> To do
Please copy out every line in the entries that includes the word "wrist".

> Given records

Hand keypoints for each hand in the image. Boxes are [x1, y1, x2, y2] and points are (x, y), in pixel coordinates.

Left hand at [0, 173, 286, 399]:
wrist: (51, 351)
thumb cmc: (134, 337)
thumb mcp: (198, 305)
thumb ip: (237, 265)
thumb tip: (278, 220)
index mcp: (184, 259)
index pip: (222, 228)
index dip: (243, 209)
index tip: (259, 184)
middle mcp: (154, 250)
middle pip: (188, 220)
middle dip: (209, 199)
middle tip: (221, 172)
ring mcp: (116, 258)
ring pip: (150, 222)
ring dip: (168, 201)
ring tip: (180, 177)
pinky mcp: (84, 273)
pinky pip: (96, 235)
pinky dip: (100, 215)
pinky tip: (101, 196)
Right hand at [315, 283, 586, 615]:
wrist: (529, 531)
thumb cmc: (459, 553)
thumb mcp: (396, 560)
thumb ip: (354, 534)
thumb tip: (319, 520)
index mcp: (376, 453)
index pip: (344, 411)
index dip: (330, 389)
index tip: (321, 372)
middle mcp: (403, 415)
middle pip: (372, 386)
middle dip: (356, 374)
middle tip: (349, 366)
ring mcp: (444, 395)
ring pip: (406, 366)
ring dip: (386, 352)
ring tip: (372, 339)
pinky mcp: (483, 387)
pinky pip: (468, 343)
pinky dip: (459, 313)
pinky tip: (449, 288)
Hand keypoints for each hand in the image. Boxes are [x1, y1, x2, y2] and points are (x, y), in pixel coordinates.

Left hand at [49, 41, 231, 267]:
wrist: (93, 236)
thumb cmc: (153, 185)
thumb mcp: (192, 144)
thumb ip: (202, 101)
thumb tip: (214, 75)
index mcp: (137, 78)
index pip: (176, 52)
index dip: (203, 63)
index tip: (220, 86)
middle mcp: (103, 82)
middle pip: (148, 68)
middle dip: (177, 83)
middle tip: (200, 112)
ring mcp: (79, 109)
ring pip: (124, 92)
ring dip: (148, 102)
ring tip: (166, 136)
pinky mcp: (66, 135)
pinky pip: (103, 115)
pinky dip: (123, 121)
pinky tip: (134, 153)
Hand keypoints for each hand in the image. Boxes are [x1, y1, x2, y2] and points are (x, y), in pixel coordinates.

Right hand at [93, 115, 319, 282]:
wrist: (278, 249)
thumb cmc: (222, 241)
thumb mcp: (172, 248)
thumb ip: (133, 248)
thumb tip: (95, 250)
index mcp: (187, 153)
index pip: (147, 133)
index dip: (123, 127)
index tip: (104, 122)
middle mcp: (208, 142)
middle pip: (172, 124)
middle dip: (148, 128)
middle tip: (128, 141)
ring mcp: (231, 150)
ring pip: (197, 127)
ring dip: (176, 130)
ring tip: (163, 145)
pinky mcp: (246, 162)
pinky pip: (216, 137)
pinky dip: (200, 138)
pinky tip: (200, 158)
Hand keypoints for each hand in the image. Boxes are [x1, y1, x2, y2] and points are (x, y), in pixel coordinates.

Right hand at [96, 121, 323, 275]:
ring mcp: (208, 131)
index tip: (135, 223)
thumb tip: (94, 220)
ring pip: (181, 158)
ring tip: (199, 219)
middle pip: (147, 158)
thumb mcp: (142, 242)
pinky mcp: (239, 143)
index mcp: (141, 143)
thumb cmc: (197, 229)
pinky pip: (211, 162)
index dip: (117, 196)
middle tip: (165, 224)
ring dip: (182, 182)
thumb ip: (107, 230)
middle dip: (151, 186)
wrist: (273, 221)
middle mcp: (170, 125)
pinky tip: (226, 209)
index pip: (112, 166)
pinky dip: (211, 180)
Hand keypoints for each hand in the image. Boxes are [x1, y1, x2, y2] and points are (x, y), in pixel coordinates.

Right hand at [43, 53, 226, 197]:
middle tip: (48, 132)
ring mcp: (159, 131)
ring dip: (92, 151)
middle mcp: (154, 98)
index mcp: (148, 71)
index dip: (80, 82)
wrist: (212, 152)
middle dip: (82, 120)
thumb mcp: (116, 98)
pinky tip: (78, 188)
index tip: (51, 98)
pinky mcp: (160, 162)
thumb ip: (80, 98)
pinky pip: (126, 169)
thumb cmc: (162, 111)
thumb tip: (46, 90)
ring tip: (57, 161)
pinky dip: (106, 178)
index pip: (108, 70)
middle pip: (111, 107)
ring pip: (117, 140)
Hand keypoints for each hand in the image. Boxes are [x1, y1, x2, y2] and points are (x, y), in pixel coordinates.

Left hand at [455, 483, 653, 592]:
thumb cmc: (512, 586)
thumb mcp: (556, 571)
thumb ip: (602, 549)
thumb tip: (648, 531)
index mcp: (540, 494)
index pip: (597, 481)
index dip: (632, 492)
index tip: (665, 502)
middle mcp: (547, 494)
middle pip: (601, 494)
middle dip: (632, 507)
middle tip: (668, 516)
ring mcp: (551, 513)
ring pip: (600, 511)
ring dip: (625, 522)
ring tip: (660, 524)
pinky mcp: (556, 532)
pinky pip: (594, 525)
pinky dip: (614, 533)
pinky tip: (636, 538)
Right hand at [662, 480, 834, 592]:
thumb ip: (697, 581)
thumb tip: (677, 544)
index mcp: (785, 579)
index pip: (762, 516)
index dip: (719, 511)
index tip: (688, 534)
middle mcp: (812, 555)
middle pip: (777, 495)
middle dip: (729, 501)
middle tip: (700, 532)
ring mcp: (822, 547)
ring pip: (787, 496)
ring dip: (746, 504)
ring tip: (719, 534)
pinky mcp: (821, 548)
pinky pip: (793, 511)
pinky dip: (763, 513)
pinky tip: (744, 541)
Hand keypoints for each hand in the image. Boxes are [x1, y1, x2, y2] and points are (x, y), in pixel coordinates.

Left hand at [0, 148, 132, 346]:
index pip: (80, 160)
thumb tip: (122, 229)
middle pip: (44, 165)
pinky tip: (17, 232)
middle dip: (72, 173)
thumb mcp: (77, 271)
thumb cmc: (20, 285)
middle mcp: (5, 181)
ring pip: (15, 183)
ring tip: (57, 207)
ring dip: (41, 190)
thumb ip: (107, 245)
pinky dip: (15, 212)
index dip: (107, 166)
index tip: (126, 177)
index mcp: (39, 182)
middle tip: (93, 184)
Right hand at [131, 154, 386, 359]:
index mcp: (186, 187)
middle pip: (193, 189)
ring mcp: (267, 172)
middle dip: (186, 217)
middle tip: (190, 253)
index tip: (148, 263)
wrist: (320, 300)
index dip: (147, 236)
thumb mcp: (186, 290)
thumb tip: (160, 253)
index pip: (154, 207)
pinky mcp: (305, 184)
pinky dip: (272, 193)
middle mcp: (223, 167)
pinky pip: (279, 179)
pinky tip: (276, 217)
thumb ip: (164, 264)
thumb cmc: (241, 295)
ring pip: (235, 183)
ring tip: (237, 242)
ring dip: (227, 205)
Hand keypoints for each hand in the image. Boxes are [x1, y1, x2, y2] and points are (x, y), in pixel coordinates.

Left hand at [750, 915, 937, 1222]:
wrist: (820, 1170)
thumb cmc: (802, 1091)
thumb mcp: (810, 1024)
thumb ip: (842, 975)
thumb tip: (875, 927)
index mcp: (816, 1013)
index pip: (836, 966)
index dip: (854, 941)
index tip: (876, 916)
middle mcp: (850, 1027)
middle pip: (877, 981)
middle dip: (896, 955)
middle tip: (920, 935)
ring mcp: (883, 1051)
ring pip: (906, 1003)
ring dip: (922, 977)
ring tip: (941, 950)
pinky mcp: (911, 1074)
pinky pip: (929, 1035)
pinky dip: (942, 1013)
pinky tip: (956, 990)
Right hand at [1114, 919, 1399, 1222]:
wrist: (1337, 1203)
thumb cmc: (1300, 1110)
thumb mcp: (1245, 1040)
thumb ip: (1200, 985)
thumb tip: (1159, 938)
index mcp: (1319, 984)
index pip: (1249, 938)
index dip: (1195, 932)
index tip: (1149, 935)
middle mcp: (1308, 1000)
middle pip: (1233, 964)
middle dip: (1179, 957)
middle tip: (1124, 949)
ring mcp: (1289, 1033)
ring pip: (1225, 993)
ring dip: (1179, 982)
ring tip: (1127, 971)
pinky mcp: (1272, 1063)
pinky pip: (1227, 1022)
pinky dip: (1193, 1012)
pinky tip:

> Response box
wrist: (51, 351)
wrist: (529, 531)
wrist: (93, 236)
wrist: (278, 249)
wrist: (273, 221)
wrist: (212, 152)
wrist: (320, 300)
wrist: (820, 1170)
wrist: (1337, 1203)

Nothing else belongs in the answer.